Closed jokasimr closed 2 weeks ago
Before stitching:
After stitching:
After combining:
Not sure why the docs build fails. It's something to do with the math-text in axis labels:
File ~/work/essreflectometry/essreflectometry/.tox/docs/lib/python3.10/site-packages/matplotlib/_mathtext.py:2173, in Parser.parse(self, s, fonts_object, fontsize, dpi)
2170 result = self._expression.parseString(s)
2171 except ParseBaseException as err:
2172 # explain becomes a plain method on pyparsing 3 (err.explain(0)).
-> 2173 raise ValueError("\n" + ParseException.explain(err, 0)) from None
2174 self._state_stack = []
2175 self._in_subscript_or_superscript = False
ValueError:
$\mathdefault{10^{-2}}$
^
ParseException: Expected end of text, found '$' (at char 0), (line:1, col:1)
It almost seems non-deterministic because it failed earlier, then did not fail, then failed again, and I can't see a reason why.
Have you seen this before @nvaytet ?
Could you copy/paste in the PR description the procedure or algorithm that was implemented? It would make it easier in the future to remember what was done in the PR without having to look at the diff ;-)
At a high level the idea is to assume the reflectivity values in the curves we have are normal distributed around the true reflectivity scaled by some unknown factors that depend on what curve the reflectivity value belongs to. This lets us set up a minimization problem for the scale parameters maximizing the likelihood of the data. What complicates things is that the cost function of the minimization problem involves the true reflectivity. To get around that the true reflectivity is replaced by an estimate obtained by assuming the current scale parameter estimates are correct.
Pseudo code:
def likelihood(scale_parameters_estimate):
R = estimate_R(scale_parameters_estimate)
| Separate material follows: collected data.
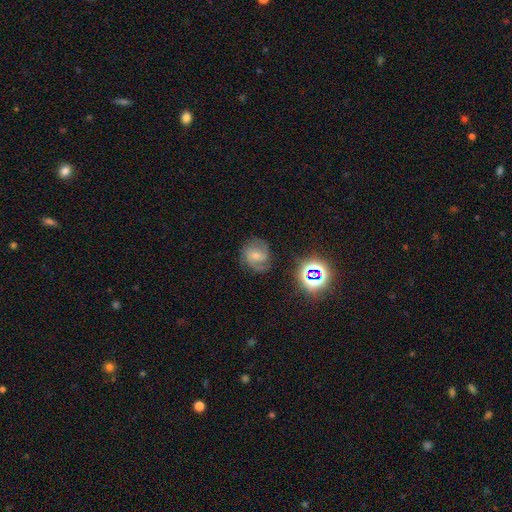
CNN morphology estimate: Smooth or featured?
  - featured or disk: 65% *
  - smooth: 21%
  - star or artifact: 13%
Edge-on disk?
  - no: 98% *
  - yes: 2%
Bar?
  - no: 48% *
  - weak: 40%
  - strong: 12%
Spiral arms?
  - yes: 92% *
  - no: 8%
Spiral winding?
  - medium: 47% *
  - tight: 38%
  - loose: 16%
Spiral arm count?
  - 2: 49% *
  - 3: 19%
  - can't tell: 18%
  - 1: 8%
  - 4: 3%
  - more than 4: 3%
Bulge size?
  - small: 56% *
  - moderate: 36%
  - none: 4%
  - large: 2%
  - dominant: 1%
Merging?
  - none: 67% *
  - minor disturbance: 20%
  - major disturbance: 11%
  - merger: 2%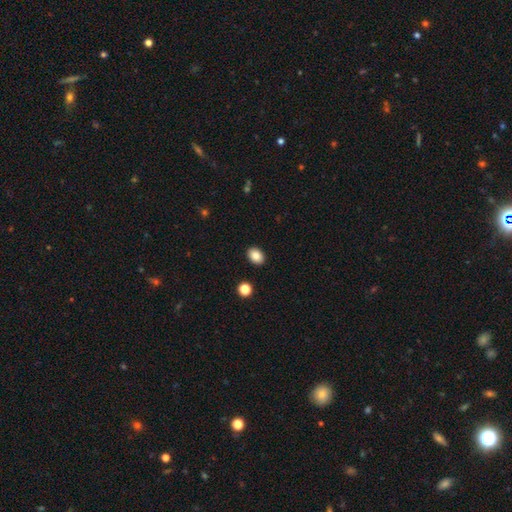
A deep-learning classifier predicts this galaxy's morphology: This is clearly a smooth galaxy (85%). How rounded: likely in between (76%). Merging: clearly none (90%).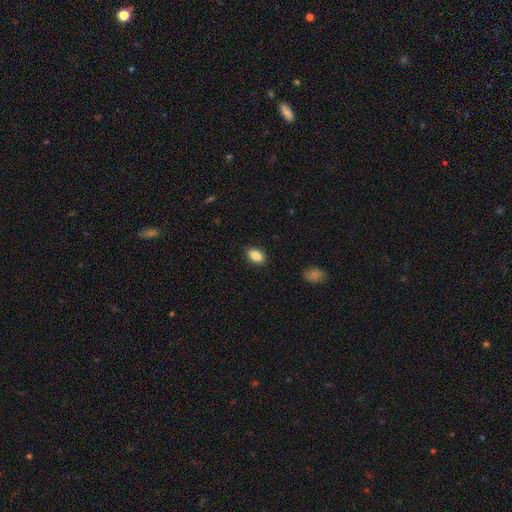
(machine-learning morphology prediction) Smooth or featured: smooth — 86% (star or artifact — 8%)
How rounded: in between — 88% (round — 10%)
Merging: none — 86% (minor disturbance — 11%)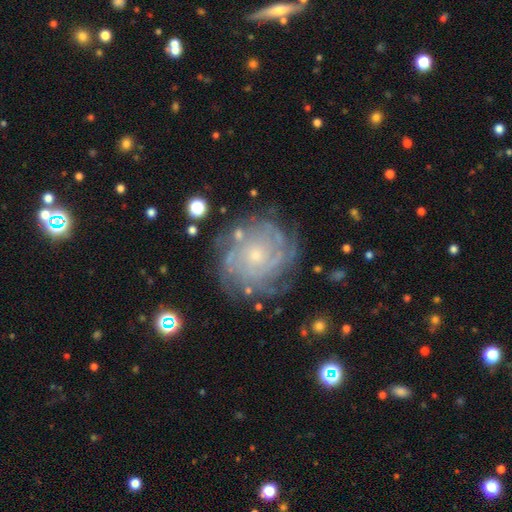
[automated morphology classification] Smooth or featured?
  - featured or disk: 84% *
  - smooth: 9%
  - star or artifact: 7%
Edge-on disk?
  - no: 97% *
  - yes: 3%
Bar?
  - no: 82% *
  - weak: 15%
  - strong: 3%
Spiral arms?
  - yes: 96% *
  - no: 4%
Spiral winding?
  - tight: 77% *
  - medium: 19%
  - loose: 4%
Spiral arm count?
  - can't tell: 33% *
  - 4: 20%
  - more than 4: 17%
  - 3: 13%
  - 2: 10%
  - 1: 7%
Bulge size?
  - small: 75% *
  - moderate: 20%
  - none: 3%
  - large: 2%
  - dominant: 1%
Merging?
  - none: 77% *
  - minor disturbance: 15%
  - major disturbance: 6%
  - merger: 2%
return likelihood_given_true_reflectivity(R, scale_parameters_estimate)
scale_parameters = minimize(likelihood, initial_guess=(1, 1, 1...))
We have $N$ Q-points and $C$ reflectivity curves. For the $c$:th curve we have estimates $R_{nc}$ of the true reflectivity $R_n^{\ast}$ at the $n$:th point. Model the relationship between the estimates and the true values like
s_c (R_{nc} + \sigma_{nc} \epsilon) = R_n^{\ast}, \quad \epsilon \in \mathcal{N}
where $sc$ are unknown scale factors, and $\sigma{nc}$ is the standard deviation of the reflectivity estimate at that point, $\epsilon$ is the error and $\mathcal{N}$ is the normal distribution.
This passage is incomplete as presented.